- Data excerpts
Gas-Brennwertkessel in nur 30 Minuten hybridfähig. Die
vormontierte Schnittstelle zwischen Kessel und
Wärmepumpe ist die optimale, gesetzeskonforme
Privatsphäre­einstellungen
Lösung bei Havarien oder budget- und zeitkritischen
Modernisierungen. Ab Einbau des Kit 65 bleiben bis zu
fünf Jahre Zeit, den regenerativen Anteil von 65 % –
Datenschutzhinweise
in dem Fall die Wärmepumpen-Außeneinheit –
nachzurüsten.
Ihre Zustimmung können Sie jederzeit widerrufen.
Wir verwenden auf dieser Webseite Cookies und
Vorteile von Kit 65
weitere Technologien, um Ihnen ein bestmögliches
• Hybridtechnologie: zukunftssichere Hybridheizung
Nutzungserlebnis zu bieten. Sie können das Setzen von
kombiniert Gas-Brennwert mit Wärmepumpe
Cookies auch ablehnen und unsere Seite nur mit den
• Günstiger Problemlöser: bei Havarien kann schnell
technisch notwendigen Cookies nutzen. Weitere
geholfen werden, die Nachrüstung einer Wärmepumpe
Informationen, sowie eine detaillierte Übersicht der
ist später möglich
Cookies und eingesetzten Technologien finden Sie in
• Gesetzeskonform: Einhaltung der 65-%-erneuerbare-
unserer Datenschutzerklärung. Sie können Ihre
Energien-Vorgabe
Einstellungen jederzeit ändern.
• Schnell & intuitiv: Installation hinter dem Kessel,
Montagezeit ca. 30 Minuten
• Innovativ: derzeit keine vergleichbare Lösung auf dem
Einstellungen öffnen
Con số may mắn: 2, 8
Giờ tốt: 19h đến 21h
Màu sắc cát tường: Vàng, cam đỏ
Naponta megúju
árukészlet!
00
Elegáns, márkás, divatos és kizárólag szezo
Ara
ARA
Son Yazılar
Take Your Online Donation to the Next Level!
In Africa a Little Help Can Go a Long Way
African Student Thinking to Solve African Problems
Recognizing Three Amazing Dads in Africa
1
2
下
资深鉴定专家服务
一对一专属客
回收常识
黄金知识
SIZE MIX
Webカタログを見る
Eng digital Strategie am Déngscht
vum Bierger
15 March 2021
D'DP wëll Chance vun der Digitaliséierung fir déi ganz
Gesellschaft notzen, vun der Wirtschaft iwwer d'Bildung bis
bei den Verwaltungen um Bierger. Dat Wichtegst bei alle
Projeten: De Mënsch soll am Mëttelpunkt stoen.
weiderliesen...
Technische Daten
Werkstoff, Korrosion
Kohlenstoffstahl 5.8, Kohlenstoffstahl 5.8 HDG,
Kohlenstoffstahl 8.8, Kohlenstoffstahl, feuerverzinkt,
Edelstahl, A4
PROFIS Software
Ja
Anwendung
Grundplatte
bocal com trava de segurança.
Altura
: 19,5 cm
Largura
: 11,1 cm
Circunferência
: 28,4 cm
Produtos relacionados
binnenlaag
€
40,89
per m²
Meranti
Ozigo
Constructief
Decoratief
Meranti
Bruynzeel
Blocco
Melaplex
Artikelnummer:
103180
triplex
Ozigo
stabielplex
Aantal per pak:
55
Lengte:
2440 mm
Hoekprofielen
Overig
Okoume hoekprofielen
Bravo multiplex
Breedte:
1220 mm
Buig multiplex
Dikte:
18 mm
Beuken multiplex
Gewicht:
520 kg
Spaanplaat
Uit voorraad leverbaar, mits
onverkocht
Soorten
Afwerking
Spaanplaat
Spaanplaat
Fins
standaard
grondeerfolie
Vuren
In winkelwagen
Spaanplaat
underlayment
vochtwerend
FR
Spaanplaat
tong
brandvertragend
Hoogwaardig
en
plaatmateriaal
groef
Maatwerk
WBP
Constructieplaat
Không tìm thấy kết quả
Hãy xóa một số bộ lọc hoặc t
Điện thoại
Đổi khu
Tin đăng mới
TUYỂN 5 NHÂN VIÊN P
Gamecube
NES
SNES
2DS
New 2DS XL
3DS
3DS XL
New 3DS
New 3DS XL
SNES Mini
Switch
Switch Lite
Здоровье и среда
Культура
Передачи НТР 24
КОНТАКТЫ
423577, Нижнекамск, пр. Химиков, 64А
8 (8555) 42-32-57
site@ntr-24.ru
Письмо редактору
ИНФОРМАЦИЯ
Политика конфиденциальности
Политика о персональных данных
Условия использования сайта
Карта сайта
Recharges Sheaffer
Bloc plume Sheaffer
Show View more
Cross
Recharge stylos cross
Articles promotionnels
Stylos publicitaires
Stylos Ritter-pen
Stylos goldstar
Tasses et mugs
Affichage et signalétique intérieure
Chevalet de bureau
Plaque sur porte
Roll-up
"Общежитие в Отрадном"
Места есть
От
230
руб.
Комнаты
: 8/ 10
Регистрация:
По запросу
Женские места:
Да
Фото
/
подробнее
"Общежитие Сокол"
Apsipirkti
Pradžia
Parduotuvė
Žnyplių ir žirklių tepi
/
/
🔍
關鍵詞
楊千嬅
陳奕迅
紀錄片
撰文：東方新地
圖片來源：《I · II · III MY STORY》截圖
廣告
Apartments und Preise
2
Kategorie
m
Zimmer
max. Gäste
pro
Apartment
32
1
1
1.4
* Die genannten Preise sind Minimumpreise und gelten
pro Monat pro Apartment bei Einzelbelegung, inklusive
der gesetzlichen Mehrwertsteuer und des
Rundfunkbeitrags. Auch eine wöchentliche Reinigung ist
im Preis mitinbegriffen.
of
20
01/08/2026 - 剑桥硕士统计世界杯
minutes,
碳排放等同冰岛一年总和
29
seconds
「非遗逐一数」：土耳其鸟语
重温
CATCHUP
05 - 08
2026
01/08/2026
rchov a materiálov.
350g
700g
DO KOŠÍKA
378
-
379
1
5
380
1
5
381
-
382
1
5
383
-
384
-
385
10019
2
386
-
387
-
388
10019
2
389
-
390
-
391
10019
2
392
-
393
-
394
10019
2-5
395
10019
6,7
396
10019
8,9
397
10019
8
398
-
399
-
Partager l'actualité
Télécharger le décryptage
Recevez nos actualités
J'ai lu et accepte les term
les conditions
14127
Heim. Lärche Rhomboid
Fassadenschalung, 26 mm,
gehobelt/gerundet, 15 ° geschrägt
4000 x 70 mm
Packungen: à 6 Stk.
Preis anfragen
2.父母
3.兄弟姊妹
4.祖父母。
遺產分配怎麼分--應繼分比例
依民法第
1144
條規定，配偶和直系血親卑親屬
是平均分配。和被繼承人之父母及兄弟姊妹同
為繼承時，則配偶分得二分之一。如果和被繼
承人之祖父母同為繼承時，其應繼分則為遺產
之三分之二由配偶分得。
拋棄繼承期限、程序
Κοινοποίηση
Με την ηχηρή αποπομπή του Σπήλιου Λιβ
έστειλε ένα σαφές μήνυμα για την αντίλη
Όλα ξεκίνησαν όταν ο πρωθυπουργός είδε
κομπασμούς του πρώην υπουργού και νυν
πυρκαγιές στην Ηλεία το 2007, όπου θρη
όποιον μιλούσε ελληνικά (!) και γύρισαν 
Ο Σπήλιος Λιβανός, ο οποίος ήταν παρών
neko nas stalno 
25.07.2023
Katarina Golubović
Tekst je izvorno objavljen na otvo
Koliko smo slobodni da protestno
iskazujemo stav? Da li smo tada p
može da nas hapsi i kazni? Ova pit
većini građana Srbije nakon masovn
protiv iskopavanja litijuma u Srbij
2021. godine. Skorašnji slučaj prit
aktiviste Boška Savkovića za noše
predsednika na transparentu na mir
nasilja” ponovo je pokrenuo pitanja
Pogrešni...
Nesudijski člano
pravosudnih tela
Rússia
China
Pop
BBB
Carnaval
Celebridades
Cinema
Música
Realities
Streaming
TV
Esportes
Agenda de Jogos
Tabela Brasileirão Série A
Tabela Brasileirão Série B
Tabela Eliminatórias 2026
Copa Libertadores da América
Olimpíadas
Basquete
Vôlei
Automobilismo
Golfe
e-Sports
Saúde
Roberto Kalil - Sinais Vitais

- What to work on
For each line of the data that has the word "Ihre", report that line.

- Reply to the task
Ihre Zustimmung können Sie jederzeit widerrufen.
unserer Datenschutzerklärung. Sie können Ihre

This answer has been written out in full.